Patti aderì rilevando il 50 per cento costituito da circa 400 operai che vennero impiegati in una nuova società appena costituita, la Selca, che rilevò il ramo di azienda. Ma Fiat, però, non mantenne la promessa di commesse per 125 milioni di euro, attestandosi sui 100 milioni di euro di lavori affidati. Venne solo aggiunta la commessa del cablaggio della vettura Marea che sarebbe stata prodotta sia in Italia che in Brasile. Patti per questo lavoro decise di affidarsi alla Cable Sud a Castelvetrano. Ma lo scompenso tra le entrate previste e quelle effettivamente realizzate, costrinsero Patti a diversificare i suoi settori di investimento. Rileva così la Sotim, che controllava il 70 per cento della ex Valtur, ora in amministrazione straordinaria.
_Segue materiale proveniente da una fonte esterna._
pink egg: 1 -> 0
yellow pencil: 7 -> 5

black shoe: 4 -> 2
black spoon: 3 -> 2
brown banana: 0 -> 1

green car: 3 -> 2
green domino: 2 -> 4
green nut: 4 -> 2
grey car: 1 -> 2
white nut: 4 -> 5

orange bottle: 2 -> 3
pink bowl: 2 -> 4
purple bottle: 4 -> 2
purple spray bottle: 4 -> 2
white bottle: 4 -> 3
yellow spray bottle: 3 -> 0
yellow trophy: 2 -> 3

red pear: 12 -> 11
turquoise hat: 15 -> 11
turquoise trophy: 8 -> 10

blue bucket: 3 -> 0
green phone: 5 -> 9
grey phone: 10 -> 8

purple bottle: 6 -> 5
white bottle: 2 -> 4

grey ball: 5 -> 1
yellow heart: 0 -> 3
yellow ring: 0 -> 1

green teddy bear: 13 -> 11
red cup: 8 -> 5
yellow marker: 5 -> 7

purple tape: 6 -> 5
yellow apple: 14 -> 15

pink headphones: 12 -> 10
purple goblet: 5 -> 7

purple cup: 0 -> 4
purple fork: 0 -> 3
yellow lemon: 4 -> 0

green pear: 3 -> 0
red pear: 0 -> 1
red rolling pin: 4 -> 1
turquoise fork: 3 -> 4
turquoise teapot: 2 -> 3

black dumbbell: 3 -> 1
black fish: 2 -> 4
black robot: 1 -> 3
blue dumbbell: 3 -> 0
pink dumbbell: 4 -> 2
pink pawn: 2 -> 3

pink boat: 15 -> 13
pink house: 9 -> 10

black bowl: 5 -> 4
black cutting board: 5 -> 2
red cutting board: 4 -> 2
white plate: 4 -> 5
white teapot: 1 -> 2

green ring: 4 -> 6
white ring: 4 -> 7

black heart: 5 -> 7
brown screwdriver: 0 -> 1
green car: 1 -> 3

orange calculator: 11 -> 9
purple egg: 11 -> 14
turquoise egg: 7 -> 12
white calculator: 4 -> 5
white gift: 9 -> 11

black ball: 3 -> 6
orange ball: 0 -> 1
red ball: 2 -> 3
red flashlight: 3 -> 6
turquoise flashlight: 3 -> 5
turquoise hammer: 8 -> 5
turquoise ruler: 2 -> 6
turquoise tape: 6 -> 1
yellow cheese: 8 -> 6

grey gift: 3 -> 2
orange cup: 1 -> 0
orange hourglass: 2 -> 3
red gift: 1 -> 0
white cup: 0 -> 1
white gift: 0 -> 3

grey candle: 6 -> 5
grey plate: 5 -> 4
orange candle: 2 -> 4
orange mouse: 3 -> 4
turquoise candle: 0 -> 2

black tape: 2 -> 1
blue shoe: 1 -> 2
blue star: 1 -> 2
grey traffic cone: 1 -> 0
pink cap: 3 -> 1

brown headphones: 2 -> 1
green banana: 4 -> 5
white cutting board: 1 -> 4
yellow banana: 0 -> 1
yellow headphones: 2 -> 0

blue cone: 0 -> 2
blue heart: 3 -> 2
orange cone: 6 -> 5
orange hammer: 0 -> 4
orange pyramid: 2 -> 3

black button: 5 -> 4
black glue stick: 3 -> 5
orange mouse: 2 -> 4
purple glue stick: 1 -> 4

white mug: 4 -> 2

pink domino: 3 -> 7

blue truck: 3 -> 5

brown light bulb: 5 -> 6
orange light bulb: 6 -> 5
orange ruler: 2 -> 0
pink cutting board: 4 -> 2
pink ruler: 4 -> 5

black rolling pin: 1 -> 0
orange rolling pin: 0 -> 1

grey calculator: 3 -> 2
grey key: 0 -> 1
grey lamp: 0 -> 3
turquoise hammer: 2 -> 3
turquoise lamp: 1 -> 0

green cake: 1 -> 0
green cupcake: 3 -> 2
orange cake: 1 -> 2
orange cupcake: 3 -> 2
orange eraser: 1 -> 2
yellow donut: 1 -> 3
“Abbiamo evidenziato – sottolinea il direttore della Dia Governale – anche un complesso e ben strutturato sistema di evasione fiscale, con aziende madri e aziende polverizzate su tutto il territorio di Castelvetrano. Un’evasione da decine e decine di milioni di euro che evidentemente consentiva e ha consentito alla ciriminalità mafiosa di quell’area, di nutrire e farsi nutrire”. Un colpo durissimo visto l’importo sequestrato, “e adesso la sfida – continua il direttore – è che lo Stato, che è diventato poprietario di queste imprese, dia, ma sono sicuro, quindi dico darà, un segnale, perché si tratta di aziende che sono fiorenti in questo settore. Ma soprattutto che si preservi il lavoro di migliaia di persone”.
L’attenzione della Dia si è focalizzata inizialmente sul coinvolgimento negli anni ’90 di Patti in un’indagine per associazione per delinquere finalizzata alla frode fiscale e all’evasione dell’Iva, in cui rimasero coinvolti numerosi personaggi poi risultati vicini agli ambienti mafiosi. Fra coloro che godevano della piena fiducia dell’imprenditore vi era Michele Alagna, fratello di Franca Anna Maria, madre di una ragazza di nome Lorenza, figlia, seppur non riconosciuta di Matteo Messina Denaro. Alagna ha ricoperto ruoli di vertice nelle imprese del gruppo di Patti e movimentava, avendo accesso ai numerosi conti correnti, una quantità incredibile di soldi. Le indagini hanno anche dimostrato collegamenti di Patti con Paolo Forte, organico della famiglia mafiosa di Castelvetrano e con Rosario Cascio, indiziato mafioso, il cui patrimonio veniva sequestrato e confiscato dalla Dia. Sotto la lente di ingrandimento, l’acquisizione del resort di Favignana in provincia di Trapani “Punta Fanfalo”, effettuata da Patti e da Alagna attraverso l’intermediazione di alcuni personaggi ritenuti vicini al super-boss Matteo Messina Denaro. Il provvedimento ha portato alla confisca di 25 società di capitali, quote di partecipazione societarie, 3 resort, un golf club, 400 ettari di terreno, 232 immobili, un’imbarcazione, rapporti bancari e disponibilità finanziarie di circa 50 milioni di euro.